In 1972 the Polaroid Corporation released its SX-70 camera and integral print film which, within a few minutes of pressing the button and without further intervention by the photographer, created a colour print in full daylight. This astonishing process not only captured the public imagination, it also attracted seriously inclined photographers and artists who saw its potential as a means of expression. The 8cm square image, framed within a white plastic surround, and with its enamel-like surface and distinct colour quality, was in the hand a unique object to be treasured like a small icon or magically coloured daguerreotype.

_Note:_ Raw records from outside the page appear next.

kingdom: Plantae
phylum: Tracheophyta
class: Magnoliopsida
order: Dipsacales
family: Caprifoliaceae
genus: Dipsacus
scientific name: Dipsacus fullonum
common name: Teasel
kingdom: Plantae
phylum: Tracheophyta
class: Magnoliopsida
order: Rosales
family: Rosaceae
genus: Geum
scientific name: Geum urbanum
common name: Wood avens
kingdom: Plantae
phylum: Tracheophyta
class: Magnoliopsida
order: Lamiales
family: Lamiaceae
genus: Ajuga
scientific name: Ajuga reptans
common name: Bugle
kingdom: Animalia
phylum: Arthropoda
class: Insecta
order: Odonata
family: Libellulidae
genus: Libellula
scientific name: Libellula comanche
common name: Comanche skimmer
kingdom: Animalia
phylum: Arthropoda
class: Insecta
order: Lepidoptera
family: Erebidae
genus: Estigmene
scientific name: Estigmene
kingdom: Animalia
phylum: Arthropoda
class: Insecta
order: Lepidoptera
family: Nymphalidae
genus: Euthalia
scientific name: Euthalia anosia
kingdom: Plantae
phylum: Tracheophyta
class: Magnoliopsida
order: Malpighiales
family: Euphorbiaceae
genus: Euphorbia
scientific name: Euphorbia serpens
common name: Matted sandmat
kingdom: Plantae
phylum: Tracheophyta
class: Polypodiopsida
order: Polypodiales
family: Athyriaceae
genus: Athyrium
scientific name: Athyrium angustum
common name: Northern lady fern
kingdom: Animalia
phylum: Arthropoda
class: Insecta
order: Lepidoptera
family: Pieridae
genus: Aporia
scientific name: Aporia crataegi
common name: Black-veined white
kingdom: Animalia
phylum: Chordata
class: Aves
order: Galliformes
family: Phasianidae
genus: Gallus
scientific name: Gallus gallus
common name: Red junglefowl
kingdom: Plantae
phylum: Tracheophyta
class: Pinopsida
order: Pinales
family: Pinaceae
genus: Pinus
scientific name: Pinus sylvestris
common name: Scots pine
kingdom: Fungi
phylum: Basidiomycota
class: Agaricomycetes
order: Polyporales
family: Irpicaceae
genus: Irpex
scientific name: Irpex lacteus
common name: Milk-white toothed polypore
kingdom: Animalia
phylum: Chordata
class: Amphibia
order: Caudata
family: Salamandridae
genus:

And curious photographers soon discovered and exploited the initial susceptibility of the image to manual manipulation.

SX-70 cameras arrived in New Zealand in 1973–4. I bought a used camera in 1978 and relished the experience of seeing a full colour image emerge within minutes before my eyes, potentially a work of art in miniature. The square format suited me. The challenge was to create imaginative images within a small compass. By 1977 SX-70 photos were being shown in photo galleries in New Zealand, and soon in one or two public galleries—in 1982 the National Art Gallery invited Janet Bayly, Zane Zusters and me to show SX-70s under the title Polaroids. Instant photography had been established as a niche medium of photography. At the end of 2003 McNamara Gallery surveyed the Polaroid SX-70 in New Zealand by exhibiting work dating from 1977 by 13 photographers in a show entitled Tracing Polaroid SX-70. This survey did not foresee the obsolescence of this form of instant photography when in 2008 Polaroid ceased making SX-70 print film 36 years after its introduction. Thus, as with other innovations in photographic technology, an era of photography has ended: the era of Polaroid SX-70 instant photography. - Gary Blackman.

In The Hand - Polaroids, 1978 - 2004 is Gary Blackman's sixth exhibition at Brett McDowell Gallery.